Chondrification (also known as chondrogenesis) is the process by which cartilage is formed from condensed mesenchyme tissue.

 

This is a microscopic photo of a slide of chondrocyte, stained for calcium, showing its nucleus (labeled N) and mitochondria (labeled M).

A chondrocyte: A chondrocyte, stained for calcium, showing its nucleus (N) and mitochondria (M).

 

Mesenchyme tissue differentiates into chondroblasts and begins secreting the molecules that form the extracellular matrix (ECM). Mesenchymal stem cells (MSCs) are undifferentiated, meaning they can give rise to different cell types. Under the appropriate conditions and at sites of cartilage formation, they are referred to as chondrogenic cells.

During cartilage formation, undifferentiated MSCs are highly proliferative and form dense aggregates of chondrogenic cells at the center of chondrification. These condrogenic cells then differentiate to chondroblasts, which will then synthesize the cartilage ECM.

This is a microscope slide of hyaline cartilage, showing its chondrocytes and organelles, lacunae and matrix.

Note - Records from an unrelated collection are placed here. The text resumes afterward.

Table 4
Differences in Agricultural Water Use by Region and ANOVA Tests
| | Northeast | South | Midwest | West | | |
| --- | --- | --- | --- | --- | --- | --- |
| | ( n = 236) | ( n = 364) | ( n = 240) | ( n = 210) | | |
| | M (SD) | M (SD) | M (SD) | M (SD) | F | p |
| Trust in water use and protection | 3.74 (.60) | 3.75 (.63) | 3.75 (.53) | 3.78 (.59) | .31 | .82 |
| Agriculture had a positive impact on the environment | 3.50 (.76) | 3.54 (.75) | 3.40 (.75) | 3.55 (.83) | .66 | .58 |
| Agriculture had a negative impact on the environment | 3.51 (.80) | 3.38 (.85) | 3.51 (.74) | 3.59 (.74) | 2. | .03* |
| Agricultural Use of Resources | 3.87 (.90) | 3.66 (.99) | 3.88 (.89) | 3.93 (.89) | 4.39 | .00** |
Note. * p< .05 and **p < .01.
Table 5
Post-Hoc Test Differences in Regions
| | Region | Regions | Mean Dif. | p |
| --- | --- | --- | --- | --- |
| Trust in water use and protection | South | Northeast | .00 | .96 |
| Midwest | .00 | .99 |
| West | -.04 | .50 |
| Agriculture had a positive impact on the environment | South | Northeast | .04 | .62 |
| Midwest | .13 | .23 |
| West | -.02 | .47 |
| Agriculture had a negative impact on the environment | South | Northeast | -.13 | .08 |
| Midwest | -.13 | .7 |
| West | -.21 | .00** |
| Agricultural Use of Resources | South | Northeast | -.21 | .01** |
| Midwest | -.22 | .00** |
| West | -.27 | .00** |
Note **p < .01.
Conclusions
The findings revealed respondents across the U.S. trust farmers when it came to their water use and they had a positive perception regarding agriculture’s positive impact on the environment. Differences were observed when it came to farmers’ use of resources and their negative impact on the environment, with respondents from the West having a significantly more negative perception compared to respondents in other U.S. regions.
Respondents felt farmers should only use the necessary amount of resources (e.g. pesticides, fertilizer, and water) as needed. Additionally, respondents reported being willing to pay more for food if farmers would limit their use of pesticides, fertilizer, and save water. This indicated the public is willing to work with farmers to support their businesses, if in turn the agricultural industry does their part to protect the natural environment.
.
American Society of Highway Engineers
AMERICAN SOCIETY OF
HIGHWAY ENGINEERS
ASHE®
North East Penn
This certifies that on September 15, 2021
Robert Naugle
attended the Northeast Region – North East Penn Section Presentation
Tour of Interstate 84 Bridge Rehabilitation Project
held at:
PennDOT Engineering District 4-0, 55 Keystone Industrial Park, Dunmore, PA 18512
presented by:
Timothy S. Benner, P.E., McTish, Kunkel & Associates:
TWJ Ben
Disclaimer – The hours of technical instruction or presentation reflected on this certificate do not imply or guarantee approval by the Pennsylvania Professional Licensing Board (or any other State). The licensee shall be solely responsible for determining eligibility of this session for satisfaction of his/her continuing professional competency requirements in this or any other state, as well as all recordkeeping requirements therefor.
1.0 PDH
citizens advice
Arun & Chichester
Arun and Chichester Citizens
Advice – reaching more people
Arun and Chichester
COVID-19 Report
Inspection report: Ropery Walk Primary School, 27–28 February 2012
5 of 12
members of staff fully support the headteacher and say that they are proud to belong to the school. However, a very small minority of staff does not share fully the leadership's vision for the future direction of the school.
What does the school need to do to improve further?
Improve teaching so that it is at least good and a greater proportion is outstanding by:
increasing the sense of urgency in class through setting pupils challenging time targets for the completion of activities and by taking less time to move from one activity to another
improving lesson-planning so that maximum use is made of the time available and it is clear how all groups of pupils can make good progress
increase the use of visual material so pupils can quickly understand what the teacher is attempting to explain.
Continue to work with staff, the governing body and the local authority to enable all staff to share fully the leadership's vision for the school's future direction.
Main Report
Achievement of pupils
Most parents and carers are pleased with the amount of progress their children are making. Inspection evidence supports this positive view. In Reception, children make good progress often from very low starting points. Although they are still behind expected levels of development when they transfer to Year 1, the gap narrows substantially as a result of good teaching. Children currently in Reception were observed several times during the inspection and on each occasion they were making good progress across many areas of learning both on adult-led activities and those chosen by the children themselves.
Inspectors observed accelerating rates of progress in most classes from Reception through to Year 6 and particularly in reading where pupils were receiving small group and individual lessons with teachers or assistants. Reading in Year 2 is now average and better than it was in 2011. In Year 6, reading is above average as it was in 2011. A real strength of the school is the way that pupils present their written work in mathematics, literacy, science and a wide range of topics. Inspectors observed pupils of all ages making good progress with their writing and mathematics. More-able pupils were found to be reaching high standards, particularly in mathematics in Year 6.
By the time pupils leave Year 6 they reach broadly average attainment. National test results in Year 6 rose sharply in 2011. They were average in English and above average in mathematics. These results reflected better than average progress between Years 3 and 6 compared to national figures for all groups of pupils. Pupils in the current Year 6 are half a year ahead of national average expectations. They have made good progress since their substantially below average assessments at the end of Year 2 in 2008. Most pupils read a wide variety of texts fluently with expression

Cartilage: Hyaline cartilage showing chondrocytes and organelles, lacunae and matrix.

 

The extracellular matrix consists of ground substance (proteoglycans and glycosaminoglycans) and associated fibers, such as collagen. The chondroblasts then trap themselves in lacunae, small spaces that are no longer in contact with the newly created matrix and contain extracellular fluid. The chondroblast is now a chondrocyte, which is usually inactive but can still secrete and degrade the matrix depending on the conditions.

Growth

The majority of body cartilage is synthesized from chondroblasts that are largely inactive at later developmental stages compared to earlier years (pre-pubescence). The division of cells within cartilage occurs very slowly.

Therefore, growth in cartilage is usually not based on an increase in size or mass of the cartilage itself. Remodeling of cartilage is predominantly affected by changes and rearrangements of the collagen matrix, which responds to tensile and compressive forces experienced by the cartilage. Cartilage growth thus mainly refers to matrix deposition, but can include both growth and remodeling of the ECM.

Early in fetal development, the greater part of the skeleton is cartilaginous. This temporary cartilage is gradually replaced by bone (endochondral ossification), a process that ends at puberty. In contrast, the cartilage in the joints remains permanently unossified during life.

Repair

Once damaged, cartilage has limited repair capabilities because chondrocytes are bound in lacunae and cannot migrate to damaged areas. Also, because cartilage does not have a blood supply, the deposition of new matrix is slow.

Damaged hyaline cartilage is usually replaced by fibrocartilage scar tissue. Over the last few years, surgeons and scientists have elaborated a series of cartilage repair procedures that help to postpone the need for joint replacement.

These include marrow stimulation techniques, including surgeries, stem cell injections, and grafting of cartilage into damaged areas.

However, due to the extremely slow growth of cartilage and its avascular properties, regeneration and growth of cartilage post-injury is still very slow.